Erweiterung des Angebots geplant

Die Gastronomen planen, von 11.30 bis 14.30 Uhr warme Küche anzubieten. Am Nachmittag sollen bis 18 Uhr Kaffee, Kuchen und kleine Snacks serviert werden. Die genauen Winteröffnungszeiten ergäben sich aus dem Zulauf der Kundschaft, wobei vor allem der Mittagstisch offengehalten werden soll. Auf der Speisekarte des Restaurants, dessen Namen „Elbblick“ übernommen wird, sollen Fischgerichte, Salate, Antipasti sowie saisonale Tagesangebote wie Spargel stehen. Für das kommende Jahr ist eine Erweiterung des Angebots geplant.

Dann soll das Lokal bis in die Abendstunden geöffnet sein, zudem sind eine Abendkarte und Cocktails angedacht. Das knallige Gelb des Gebäudes wollen sie in ein dezentes Anthrazit umwandeln. Außer auf der Terrasse soll auch auf den umliegenden Grünflächen bedient werden. Zudem bieten sich die Gastronomen für die Ausrichtung von größeren Feiern an. Der „Elbblick“ in Stade ist wie die „Trattoria del Porto“ in Bremervörde als Familienbetrieb angelegt, bei dem die Brüder von ihren Eltern unterstützt werden.

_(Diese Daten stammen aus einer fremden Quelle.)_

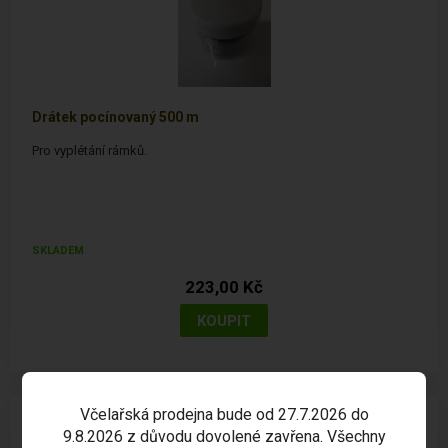
Drátek pocínovaný 500 m
Pro vyplétání rámků.
SKLADEM
223,00 Kč
Včelařská prodejna bude od 27.7.2026 do
9.8.2026 z důvodu dovolené zavřena. Všechny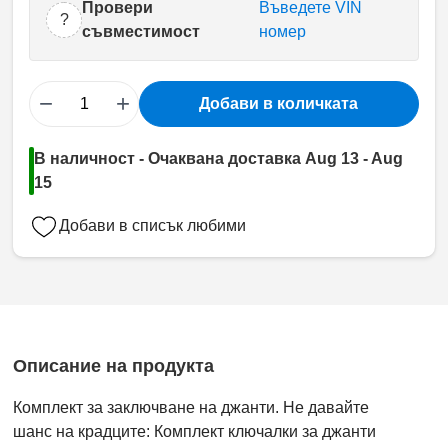
Провери
Въведете VIN
?
съвместимост
номер
−
+
Добави в количката
В наличност - Очаквана доставка Aug 13 - Aug
15
Добави в списък любими
Описание на продукта
Комплект за заключване на джанти. Не давайте
шанс на крадците: Комплект ключалки за джанти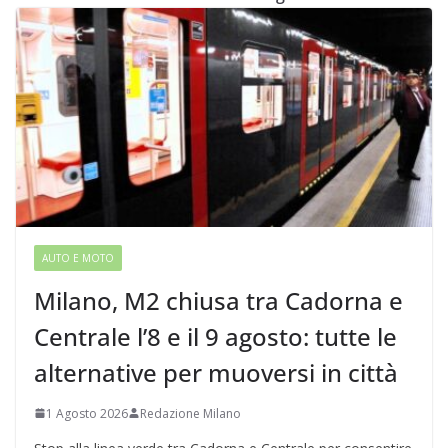
AUTO E MOTO
Milano, M2 chiusa tra Cadorna e
Centrale l’8 e il 9 agosto: tutte le
alternative per muoversi in città
1 Agosto 2026
Redazione Milano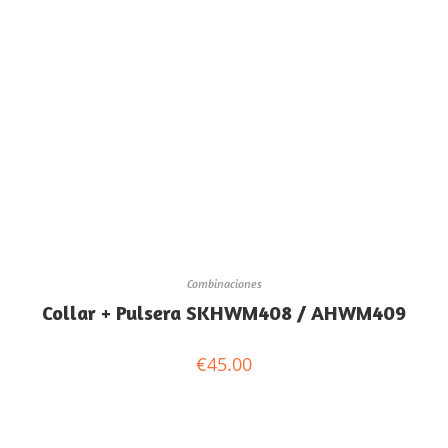
Combinaciones
Collar + Pulsera SKHWM408 / AHWM409
€
45.00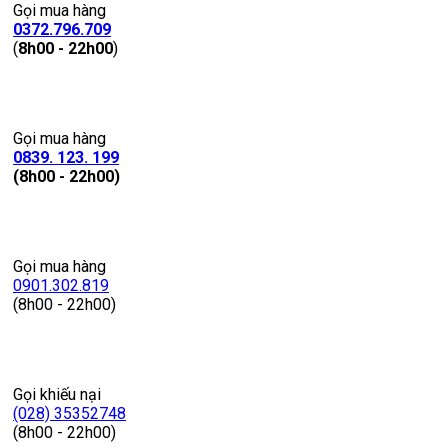
Gọi mua hàng
0372.796.709
(
8h00 - 22h00
)
Gọi mua hàng
0839. 123. 199
(8h00 - 22h00)
Gọi mua hàng
0901.302.819
(8h00 - 22h00)
Gọi khiếu nại
(028) 35352748
(8h00 - 22h00)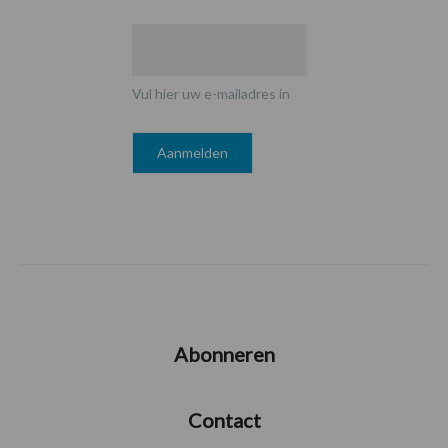
Vul hier uw e-mailadres in
Abonneren
Contact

Erfahrungen aus Bremervörde

In Bremervörde betreiben die Palushis am Hafen die „Trattoria del Porto“ und haben sich dort offensichtlich einen guten Ruf erarbeitet. Dieses Restaurant wollen sie weiter betreiben. Was sie bewogen hat, das Lokal in Stade zusätzlich zu übernehmen? „Die tolle Lage mit Blick auf die Elbe“, sagt Ergys Palushi (31), älterer der beiden Brüder. Bajram Palushi ist 28 Jahre alt und gelernter Koch.

In diesem Jahr müssen die beiden allerdings auf die Saison während der Sommermonate verzichten. Die Ausschreibung durch die Stadt Stade als Vermieter hatte sich hingezogen. Der letzte Pächter hatte im Oktober 2025 die Schotten dichtgemacht.